__Task details__
Would you give back exactly the lines from the line with "Ausgewählte Cookies" through the end of the entries below, both included, but none of the pictures?
════════
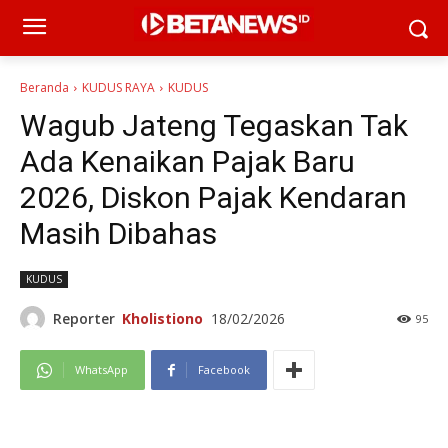
Beranda
KUDUS RAYA
KUDUS
Wagub Jateng Tegaskan Tak
Ada Kenaikan Pajak Baru
2026, Diskon Pajak Kendaran
Masih Dibahas
KUDUS
Reporter
Kholistiono
18/02/2026
95
WhatsApp
Facebook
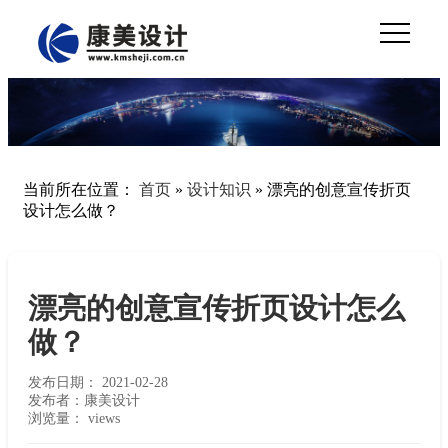
当前所在位置：
首页
»
设计知识
»
漂亮的创意宣传折页
设计怎么做？
漂亮的创意宣传折页设计怎么
做？
发布日期：
2021-02-28
发布者：康美设计
浏览量：
views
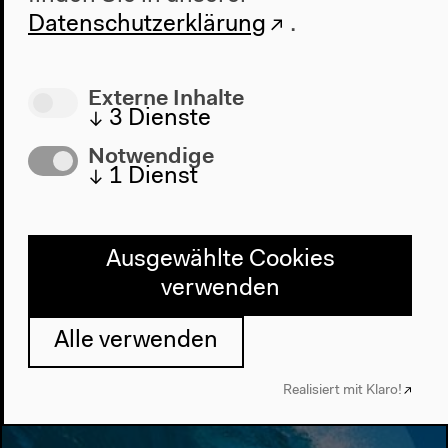
INTERNATIONALES
Datenschutzerklärung
.
PARIS/BERLIN/MADRID
2013
Externe Inhalte
↓
3
Dienste
New cinema and
Notwendige
contemporary art
↓
1
Dienst
25.–30.6.2013
Festival
Ausgewählte Cookies
verwenden
Alle verwenden
Realisiert mit Klaro!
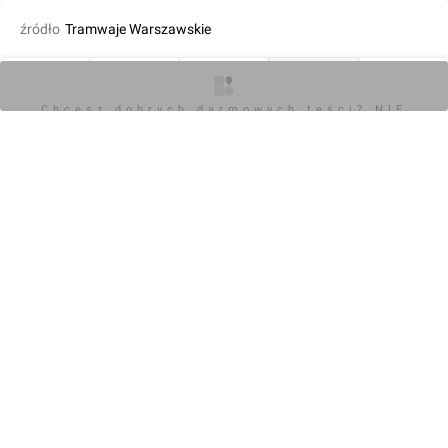
źródło
Tramwaje Warszawskie
dodał Orzech
25.08.2022, 10:46
O inwestycji
Artykuły
Zdjęcia
Wizualizacje
Opinie
Chcesz dobrych darmowych teści? NIE
BLOKUJ REKLAM
KOMENTARZE (0)
Napisz komentarz
Powiadom o odpowiedziach
Zaloguj się
Chcesz dobrych darmowych teści? NIE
════════
__Result below__
Ausgewählte Cookies
verwenden
Alle verwenden
Realisiert mit Klaro!
źródło
Tramwaje Warszawskie
dodał Orzech
25.08.2022, 10:46
O inwestycji
Artykuły
Zdjęcia
Wizualizacje
Opinie
Chcesz dobrych darmowych teści? NIE
BLOKUJ REKLAM
KOMENTARZE (0)
Napisz komentarz
Powiadom o odpowiedziach
Zaloguj się
Chcesz dobrych darmowych teści? NIE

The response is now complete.